### Problem requirements
For the word "Netscape", state how many lines below contain it. Give no other text.

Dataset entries
------------------------------------

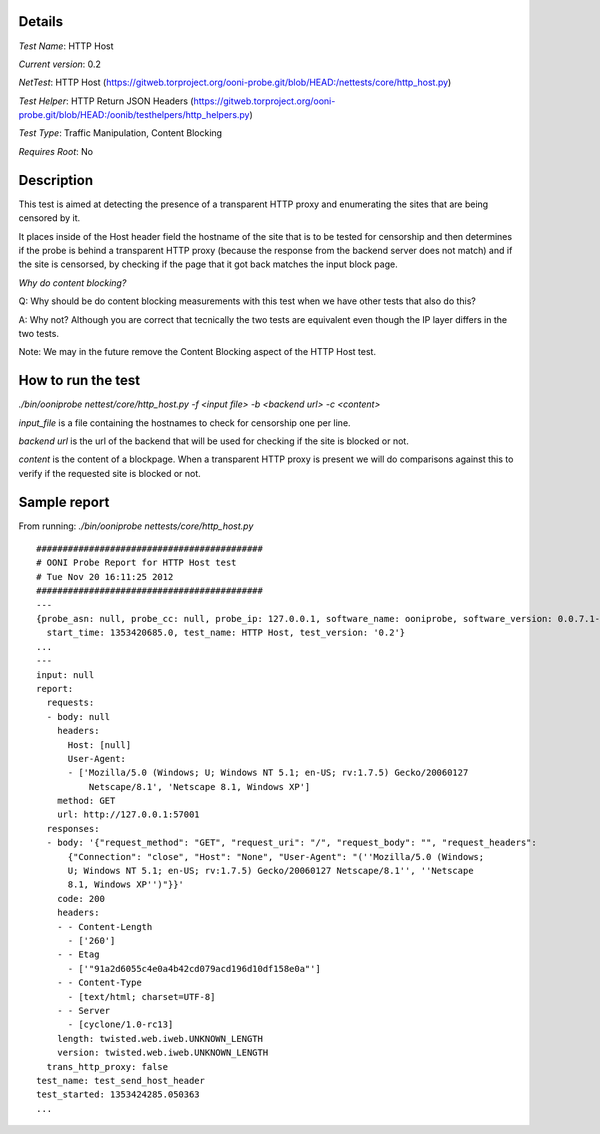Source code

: Details
=======

*Test Name*: HTTP Host

*Current version*: 0.2

*NetTest*: HTTP Host (https://gitweb.torproject.org/ooni-probe.git/blob/HEAD:/nettests/core/http_host.py)

*Test Helper*: HTTP Return JSON Headers (https://gitweb.torproject.org/ooni-probe.git/blob/HEAD:/oonib/testhelpers/http_helpers.py)

*Test Type*: Traffic Manipulation, Content Blocking

*Requires Root*: No

Description
===========

This test is aimed at detecting the presence of a transparent HTTP proxy and
enumerating the sites that are being censored by it.

It places inside of the Host header field the hostname of the site that is to
be tested for censorship and then determines if the probe is behind a
transparent HTTP proxy (because the response from the backend server does not
match) and if the site is censorsed, by checking if the page that it got back
matches the input block page.

*Why do content blocking?*

Q: Why should be do content blocking measurements with this test when we have
other tests that also do this?

A: Why not? Although you are correct that tecnically the two tests are
equivalent even though the IP layer differs in the two tests.

Note: We may in the future remove the Content Blocking aspect of the HTTP Host
test.

How to run the test
===================

`./bin/ooniprobe nettest/core/http_host.py -f <input file> -b <backend url> -c <content>`

*input_file* is a file containing the hostnames to check for censorship one per line.

*backend url* is the url of the backend that will be used for checking if the
site is blocked or not.

*content* is the content of a blockpage. When a transparent HTTP proxy is
present we will do comparisons against this to verify if the requested site is
blocked or not.


Sample report
=============

From running:
`./bin/ooniprobe nettests/core/http_host.py`

::

  ###########################################
  # OONI Probe Report for HTTP Host test
  # Tue Nov 20 16:11:25 2012
  ###########################################
  ---
  {probe_asn: null, probe_cc: null, probe_ip: 127.0.0.1, software_name: ooniprobe, software_version: 0.0.7.1-alpha,
    start_time: 1353420685.0, test_name: HTTP Host, test_version: '0.2'}
  ...
  ---
  input: null
  report:
    requests:
    - body: null
      headers:
        Host: [null]
        User-Agent:
        - ['Mozilla/5.0 (Windows; U; Windows NT 5.1; en-US; rv:1.7.5) Gecko/20060127
            Netscape/8.1', 'Netscape 8.1, Windows XP']
      method: GET
      url: http://127.0.0.1:57001
    responses:
    - body: '{"request_method": "GET", "request_uri": "/", "request_body": "", "request_headers":
        {"Connection": "close", "Host": "None", "User-Agent": "(''Mozilla/5.0 (Windows;
        U; Windows NT 5.1; en-US; rv:1.7.5) Gecko/20060127 Netscape/8.1'', ''Netscape
        8.1, Windows XP'')"}}'
      code: 200
      headers:
      - - Content-Length
        - ['260']
      - - Etag
        - ['"91a2d6055c4e0a4b42cd079acd196d10df158e0a"']
      - - Content-Type
        - [text/html; charset=UTF-8]
      - - Server
        - [cyclone/1.0-rc13]
      length: twisted.web.iweb.UNKNOWN_LENGTH
      version: twisted.web.iweb.UNKNOWN_LENGTH
    trans_http_proxy: false
  test_name: test_send_host_header
  test_started: 1353424285.050363
  ...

------------------------------------

### Written answer
2